In each of Dementieva’s first two service games in the second set, she double faults twice. There are five breaks in the first six games and Henin-Hardenne is up 4-2. Both players are playing uninspired tennis.

This is the time when I remember why I prefer hard court tennis. Long rallies of high looping balls on green clay, or worse, red clay, can be uninteresting. The long rallies may be tiring Henin-Hardenne; she’s already played two three setters to get here. Her illness last year was exhaustion and she is surely telling herself that Dementieva might have the advantage in a third set. She attacks even more and makes errors as Dementieva climbs back to 4-4.

She wore herself out. She came back for the Olympics and, typically, won the gold medal then fell to exhaustion again. It will be interesting to see if her body can keep up with her will.

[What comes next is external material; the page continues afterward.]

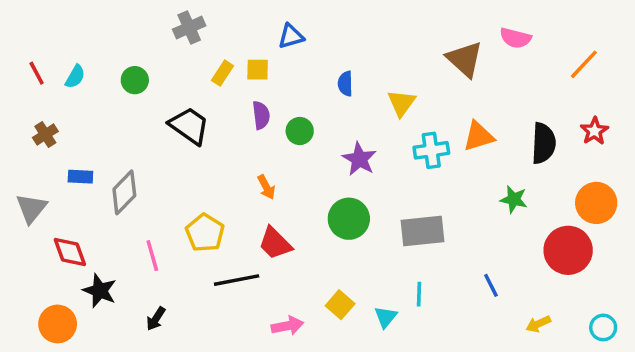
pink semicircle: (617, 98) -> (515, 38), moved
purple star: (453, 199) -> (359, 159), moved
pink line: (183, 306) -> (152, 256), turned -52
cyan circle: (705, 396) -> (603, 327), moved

Henin-Hardenne is a champion for a reason. She’s fearless. She goes for a huge backhand down the line to get a break point in the ninth game, breaks on the next point and regains momentum. Serving for the set and match, she smacks every first serve as hard as she can to try to end the match here and now. She gets few of those serves in but she does get one ace and hits three other winners. After a few “allez!”s from the Belgian, eight squeals and some muttering in Russian from Dementieva, Henin-Hardenne has her first title of the year, 7-5, 6-4.

Now let’s go back to that couch.

Some players are talented but mercurial, Safin for instance. Others physically impose their game on their opponent. Henin-Hardenne is one of those players who wills herself to excellence. But you can push yourself too hard. I am just a lowly recreational player and even I set goals that are too high and exhaust myself trying to reach them. That may be hard to say about someone who has won three grand slams but I think it might explain part of the illness that kept her at home most of last year. She wore herself out. She came back for the Olympics and, typically, won the gold medal then fell to exhaustion again. It will be interesting to see if her body can keep up with her will.

Dementieva seems to enjoy putting herself in a difficult position then finding her way out of it. She’s an interesting mixture because she’s known as a tenacious fighter and yet her double faults increase tellingly when she’s under pressure. She may be number five in the rankings but the only person in the top ten with fewer tour wins is number ten, Vera Zvonareva, and she’s been on the tour two years less. Dementieva has yet to win a tier 1 level tournament.

Clearly a better serve would improve her game. It would relieve her of putting so much pressure on the rest of her game to make up for the double faults and wonky serves. More importantly, the mental strength she’d gain from being able to serve consistently might make her feel more comfortable as a front runner.